Daarbovenop baart de heropname van het nucleaire akkoord met Iran de twee Golfstaten zorgen. Zo zou de Islamitische republiek als deel van dat akkoord ook kunnen eisen om meer olie te mogen exporteren naar het Westen.
Optimisme in zicht
Volgens waarnemers van de onderhandelingen is er lichte vooruitgang geboekt. “Onze teams zijn op alle niveaus betrokken geweest”, zegt een ambtenaar bij de regering-Biden, die eraan toevoegde dat ze “vastberaden zijn om samen te werken met de Saoedi’s om hun verdediging te versterken.” Washington heeft er immers een enorm groot belang aan om de banden tussen de twee landen te verbeteren, en om te vermijden dat ze in de invloedssfeer van Rusland vallen.
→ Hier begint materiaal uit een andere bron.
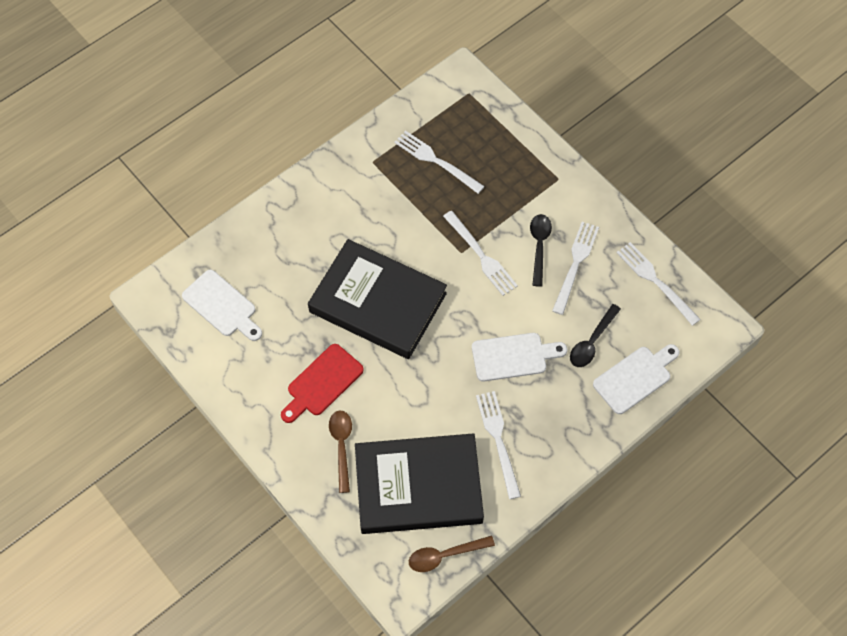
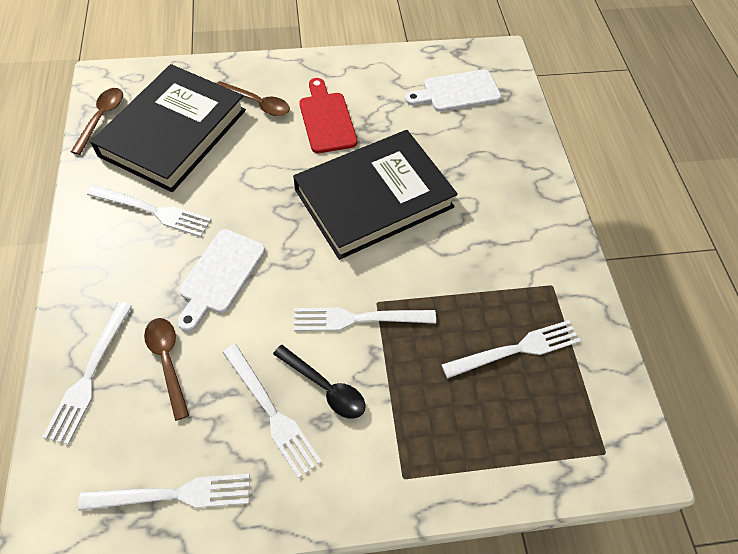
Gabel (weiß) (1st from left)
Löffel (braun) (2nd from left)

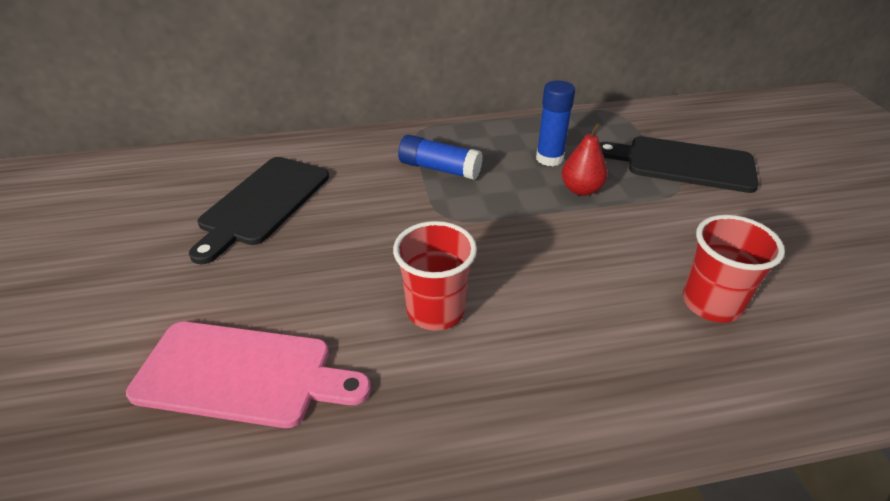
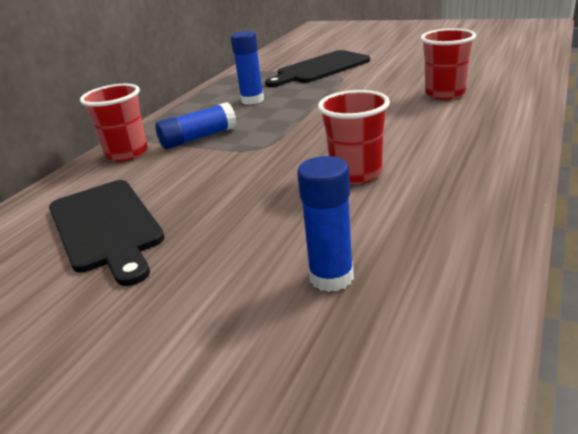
Becher (rot) (1st from left)
Klebestift (blau) (3rd from left)
Birne (rot)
“Je hebt de Saoedi’s nodig tijdens de Russisch-Oekraïense crisis voor energie, en bij Iran voor de nucleaire onderhandelingen”, zegt een andere bron. “Een toenadering tussen de VS en Saoedi-Arabië zou een heel positief effect kunnen hebben.” Dezelfde bron zei dat als de VS dit politiek zouden opvatten, “het heel moeilijk zal worden voor Biden om volledig terug te krabbelen.”
Anderzijds zou Saoedi-Arabië ook bereid zijn om nog verder te gaan. Dit is wat Boris Johnson twee weken ondervond toen hij Riyad bezocht. Hetzelfde geldt voor de Verenigde Arabische Emiraten. Op voorwaarde, natuurlijk, dat aan hun veiligheidsverwachtingen wordt voldaan.